• **The problem**
Swap "Needle reading" for "Bearing" in every one of the items below, and write the lines out again with everything else unchanged.

---*---

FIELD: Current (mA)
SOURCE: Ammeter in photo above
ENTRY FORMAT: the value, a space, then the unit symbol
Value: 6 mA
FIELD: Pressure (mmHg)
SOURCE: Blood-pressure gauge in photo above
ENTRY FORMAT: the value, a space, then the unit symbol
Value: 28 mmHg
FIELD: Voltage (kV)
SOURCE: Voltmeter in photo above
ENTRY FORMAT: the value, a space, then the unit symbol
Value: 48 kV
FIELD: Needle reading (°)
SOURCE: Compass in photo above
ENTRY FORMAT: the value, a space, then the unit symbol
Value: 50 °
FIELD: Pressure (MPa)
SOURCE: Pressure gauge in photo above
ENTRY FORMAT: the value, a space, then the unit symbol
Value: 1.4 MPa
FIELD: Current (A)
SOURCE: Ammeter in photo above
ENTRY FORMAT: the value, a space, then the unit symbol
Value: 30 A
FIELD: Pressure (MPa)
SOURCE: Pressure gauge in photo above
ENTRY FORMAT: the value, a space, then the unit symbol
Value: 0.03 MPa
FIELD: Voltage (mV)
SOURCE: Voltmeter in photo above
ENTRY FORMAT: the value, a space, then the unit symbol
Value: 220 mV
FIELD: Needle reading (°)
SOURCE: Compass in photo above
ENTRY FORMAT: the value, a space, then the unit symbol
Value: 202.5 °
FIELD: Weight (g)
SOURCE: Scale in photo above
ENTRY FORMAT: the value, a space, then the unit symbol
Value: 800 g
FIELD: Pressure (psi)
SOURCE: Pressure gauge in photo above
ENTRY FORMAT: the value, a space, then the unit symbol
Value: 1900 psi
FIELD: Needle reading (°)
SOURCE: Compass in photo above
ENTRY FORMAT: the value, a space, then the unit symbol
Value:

---*---

• **Expected answer**
FIELD: Current (mA)
SOURCE: Ammeter in photo above
ENTRY FORMAT: the value, a space, then the unit symbol
Value: 6 mA
FIELD: Pressure (mmHg)
SOURCE: Blood-pressure gauge in photo above
ENTRY FORMAT: the value, a space, then the unit symbol
Value: 28 mmHg
FIELD: Voltage (kV)
SOURCE: Voltmeter in photo above
ENTRY FORMAT: the value, a space, then the unit symbol
Value: 48 kV
FIELD: Bearing (°)
SOURCE: Compass in photo above
ENTRY FORMAT: the value, a space, then the unit symbol
Value: 50 °
FIELD: Pressure (MPa)
SOURCE: Pressure gauge in photo above
ENTRY FORMAT: the value, a space, then the unit symbol
Value: 1.4 MPa
FIELD: Current (A)
SOURCE: Ammeter in photo above
ENTRY FORMAT: the value, a space, then the unit symbol
Value: 30 A
FIELD: Pressure (MPa)
SOURCE: Pressure gauge in photo above
ENTRY FORMAT: the value, a space, then the unit symbol
Value: 0.03 MPa
FIELD: Voltage (mV)
SOURCE: Voltmeter in photo above
ENTRY FORMAT: the value, a space, then the unit symbol
Value: 220 mV
FIELD: Bearing (°)
SOURCE: Compass in photo above
ENTRY FORMAT: the value, a space, then the unit symbol
Value: 202.5 °
FIELD: Weight (g)
SOURCE: Scale in photo above
ENTRY FORMAT: the value, a space, then the unit symbol
Value: 800 g
FIELD: Pressure (psi)
SOURCE: Pressure gauge in photo above
ENTRY FORMAT: the value, a space, then the unit symbol
Value: 1900 psi
FIELD: Bearing (°)
SOURCE: Compass in photo above
ENTRY FORMAT: the value, a space, then the unit symbol
Value:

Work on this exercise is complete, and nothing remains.